This is me writing about how I voraciously devoured every one of Emilie's inspiring blog posts about her amazing athletic antics and watched contestants shed pound after pound on episode after episode of The Biggest Loser and thought "wow" a lot but didn't actually DO anything myself. I did manage to not sit there shoveling Ben & Jerry's into my mouth, but mostly I sat there awe-inspired but not actually inspired. I kept waiting for it. This has GOT to get me motivated, I'd say, just watch! But no lightning bolts fell from the sky. No light bulb lit up over my head. My legs did not suddenly leap up of their own volition as if posessed by those famous red shoes. I continued on in my rut.

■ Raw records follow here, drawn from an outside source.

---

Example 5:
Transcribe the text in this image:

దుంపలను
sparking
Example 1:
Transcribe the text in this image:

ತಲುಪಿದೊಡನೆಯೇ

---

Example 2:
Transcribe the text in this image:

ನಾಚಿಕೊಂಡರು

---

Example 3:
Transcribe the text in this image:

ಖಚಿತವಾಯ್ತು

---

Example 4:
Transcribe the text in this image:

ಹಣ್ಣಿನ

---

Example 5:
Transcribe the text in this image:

And then Emilie sent me a facebook invite to her event "Thanksgiving Day Turkey Trek" and I thought "I can walk 4 miles. Easy." and then I thought "Maybe I could run 4 miles if I actually did a training plan and built up to it.... I could at least run some of the 4 miles." And that very day I looked up the Hal Higdon 30/30 and I went to the gym and I ran the equivalent of a half mile out of the two miles I covered going around the track. And I didn't die. And I felt strong and proud. And Motivated with capital M.
And then Madeline's dance teacher talked us into doing Zumba on Saturday mornings--which is really fun and up-beat and tiring and fun!--and I was really on my way!

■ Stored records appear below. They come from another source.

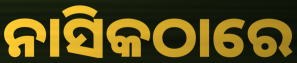
ନାସିକଠାରେ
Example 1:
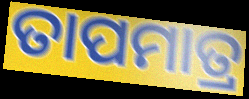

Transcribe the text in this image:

ତାପମାତ୍ର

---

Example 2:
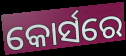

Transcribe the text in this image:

କୋର୍ସରେ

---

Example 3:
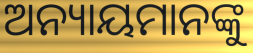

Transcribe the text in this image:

ଅନ୍ୟାୟମାନଙ୍କୁ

And then I screwed up my right ankle, mostly because my left knee is twitchy and I've babied it so much that my thigh muscle is pathetically atrophied and I drop all my weight on the opposite foot whenever I go down stairs. So I'm limping and hurting and starting to doubt my chiropractor's optimism and trying to do housework and prep for Thanksgiving.
Since I can't DO much right now (and WANT to), I'm reflecting on why it took so long for me to get there, mentally. I recently saw my OB-GYN after a little too long between visits. After being welcomed back, literally with open arms and demands for recent pix of the kids, she summed it up as "You just realized you're 40." I had the fancy party (almost a year ago now!), I know how old I am, I came to grips with that intellectually at the time. But it's only now that it is really sinking in as a permanent truth. Last year at this time I was bemoaning not having done something amazing prior to turning 40. Now I'm about to no longer be "just" 40 and I still feel that way. I've realized now that soon I will be "forty-something" and I'm going to be that for a while, so I'd better face it and take control of my body while I still can.

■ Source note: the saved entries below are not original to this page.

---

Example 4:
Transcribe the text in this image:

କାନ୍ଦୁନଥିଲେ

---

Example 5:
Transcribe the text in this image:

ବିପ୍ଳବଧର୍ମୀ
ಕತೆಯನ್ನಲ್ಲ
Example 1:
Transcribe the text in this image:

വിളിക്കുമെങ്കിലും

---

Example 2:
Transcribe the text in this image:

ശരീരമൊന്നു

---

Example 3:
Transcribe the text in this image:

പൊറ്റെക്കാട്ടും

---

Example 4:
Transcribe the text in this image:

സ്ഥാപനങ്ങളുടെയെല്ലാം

So, here I am, with my swollen ankle, bound and determined to still do the Turkey Trek (walking only, alas) and looking forward to getting on with learning to run.
If you know me AT ALL, then you know that those are two of my most favorite food words. Put them together and you've got the largest section of my personal cook book, not to mention an easy Jeopardy clue.
Contestant: I'll take Nancy's Culinary Habits for 500, Alex.
Alex Trebek: Nancy will most likely be baking this when company arrives at her home.
Contestant: What are Cheese Straws?
Alex: That's correct!...
And I've discovered a new one. Believe it or not, I found this recipe on the Sam's Club website [insert a Scooby Doo "huh?!?" here] over a year ago, but never tried it 'til last weekend. The best part is ZERO PREP. We're talking five minutes from fridge to face, folks!!
--Put little piles (1 to 2 tsp) of shredded (not grated) parmesan cheese on a baking sheet about 2 inches apart.
--Add a snip of fresh herbs like basil or tarragon to each, or a sprinkling of dried ones.
--Bake at 350 for 3-4 minutes until melted and golden.
We experimented a little and made some with cheddar cheese (very greasy and oddly bland), and some that were mixed parmesan and cheddar (Alan's fave--pictured on the right side of the plate). They were so good the first time I forgot to take pictures so...(shucks, darn)...we had to make more for the photo op!
Jeremy aka THE ROBOT won first prize at the Rec Center costume contest! This costume also won a prize at the mall 6 years ago when Jamie debuted it. Flashing lights inside the vents completed the night-time look.
Madeline aka THE ZEBRA This kind of creeped out people who know us because Madeline looked so...well... not like Madeline! She had zebra pants, too, and a tail of course.
So why is the world's worst correspondent starting a blog???
I can't handle Facebook--it's information [I use the term loosely] overload and (on the rare occasions that I actually look at it) I end up in complete social networking paralysis--but Emilie has this adorable, funny, thought-provoking, quietly inspiring little blog and I've been itching to try my hand. I used to write stuff. Here's my chance to compose little anecdotes and feel like I'm being communicative even if I am using it as an excuse to sit all alone in a book-lined study. If nothing else, some of those digital pictures of which I am so proud might finally find a home where people will actually see them. And maybe, just maybe, something will be posted here that makes someone laugh, or smile, or cry, or feel a renewed sense of wonder or love or self-worth or perspective...just like Emilie's blog does for me. But probably I'll mostly just talk about food.